Violin By Ferdinando Gagliano, Naples, 1771
Covered with a lovely golden varnish, this Ferdinando Gagliano violin presents most of the typical characteristics of the Neapolitan school that was consolidated by his own generation: The curved shape of the pegbox, the delicate and small design of the scroll, and the Stradivari model of the body and f-holes, with full but elegant and mild arching. This violin was first purchased by W. E. Hill and Sons around 1916, and since 1928 the violin has remained in the same family. The violin still retains its Hill fingerboard. Currently in a good state of preservation. The Dendrochronology report dates the last ring of the top from 1755.
Ferdinando Gagliano (1738 – 1804) – Naples, Italy
Ferdinando Gagliano was the older of the 3rd generation of the famous Neapolitan violin maker’s family. It is believed that a major part of his studies was conducted by his uncle, Gennaro Gagliano.His instruments are widely recognized for their high-level craftsmanship and tonal qualities.
Back in the 17th century, when violin making in Italy was mainly concentrated in northern cities like Brescia and Cremona, a new school was born down south in the city of Naples and got formed through the work of the multiple generations of the Gagliano family. In the second half of the 1600s, Alessandro Gagliano led off the beginning of one of the most productive and unusually long violin-making family traditions in Italy. Historians and biographers believe that he, traveling north to Cremona, learned from the great masters of that time, such as Nicoló Amati and Antonio Stradivari. Alessandro would not only have learned the craft itself but how to select wood for both acoustics and aesthetics purposes, highlights of the family instruments, and the trade business too. For over 200 years and 5 generations, the Gagliano family dominated the Neapolitan market of bowed stringed instruments. Alessandro himself worked until the age of 90, enough time to train and pass his knowledge to his sons, and they to theirs, and so on.

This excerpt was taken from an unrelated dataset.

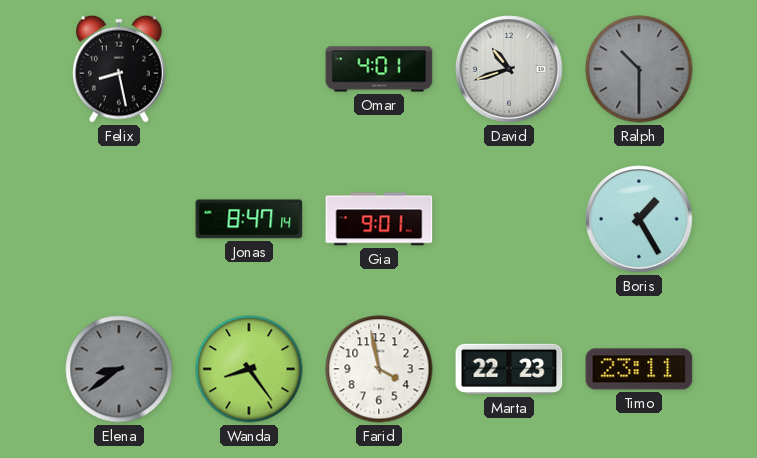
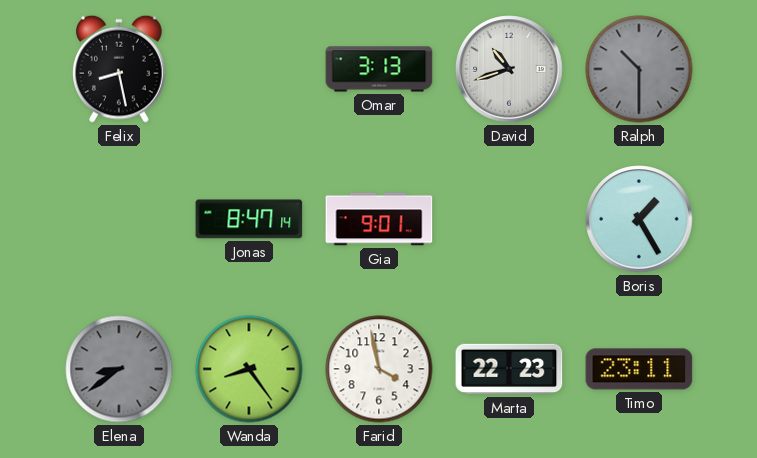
Omar: 4:01 -> 3:13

From all the family members, Ferdinando Gagliano is believed to be the most productive member of the 3rd generation of the family. It was in this period, through the second half of the 1700s, that the family consolidated its style and matured its approach into what is defined until today as the Neapolitan School of violin making. Ferdinando, along with his brothers, was trained in one of the world’s finest violin-making workshops. But unlike his brothers, Ferdinando does not seem to have learned his craft from his father, Nicolò. In fact, the influence of his uncle Gennaro in his style, models, and fine details is undeniable. All leads to believe that he pursued, as much as possible, a solo career, with some independence of the family business, eventually coworking with his brothers.